Print the lines from the start of the records through the line containing "otrą do odpowiednich", with both ends included. Leave the pictures out of your answer.
══ DATA PROVIDED
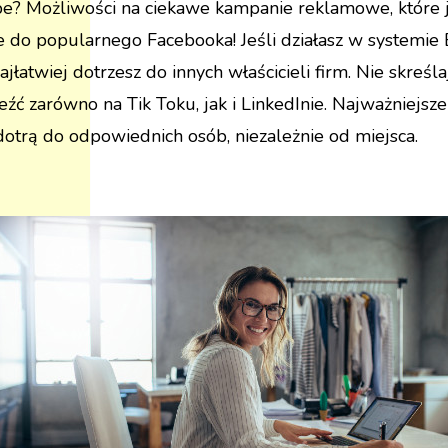
ube? Możliwości na ciekawe kampanie reklamowe, które 
ynie do popularnego Facebooka! Jeśli działasz w system
jłatwiej dotrzesz do innych właścicieli firm. Nie skreś
ć zarówno na Tik Toku, jak i LinkedInie. Najważniejsz
otrą do odpowiednich osób, niezależnie od miejsca.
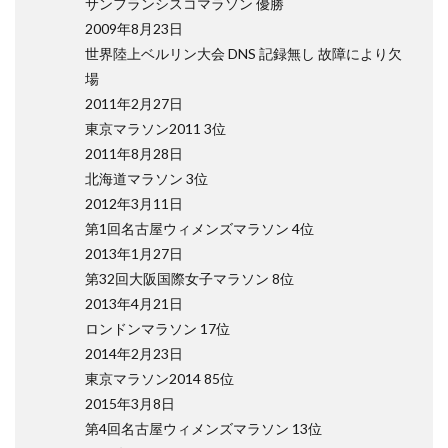
サンフランシスコマラソン 優勝
2009年8月23日
世界陸上ベルリン大会 DNS 記録無し 故障により欠
場
2011年2月27日
東京マラソン2011 3位
2011年8月28日
北海道マラソン 3位
2012年3月11日
第1回名古屋ウィメンズマラソン 4位
2013年1月27日
第32回大阪国際女子マラソン 8位
2013年4月21日
ロンドンマラソン 17位
2014年2月23日
東京マラソン2014 85位
2015年3月8日
第4回名古屋ウィメンズマラソン 13位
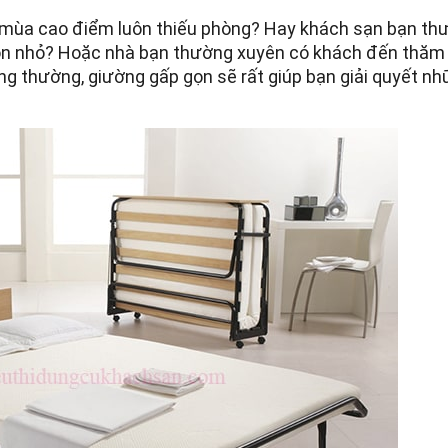
 mùa cao điểm luôn thiếu phòng? Hay khách sạn bạn th
 con nhỏ? Hoặc nhà bạn thường xuyên có khách đến thăm
ng thường, giường gấp gọn sẽ rất giúp bạn giải quyết n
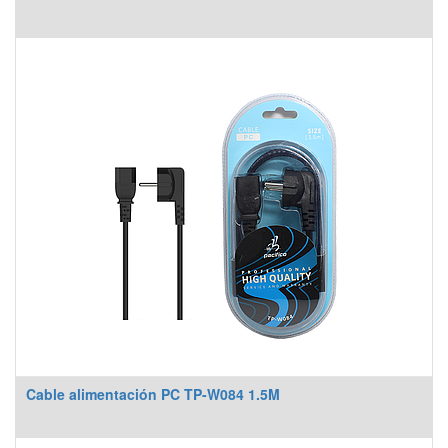
Cable alimentación PC TP-W084 1.5M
════
• OUTPUT FOR THIS TASK:
ube? Możliwości na ciekawe kampanie reklamowe, które 
ynie do popularnego Facebooka! Jeśli działasz w system
jłatwiej dotrzesz do innych właścicieli firm. Nie skreś
ć zarówno na Tik Toku, jak i LinkedInie. Najważniejsz
otrą do odpowiednich osób, niezależnie od miejsca.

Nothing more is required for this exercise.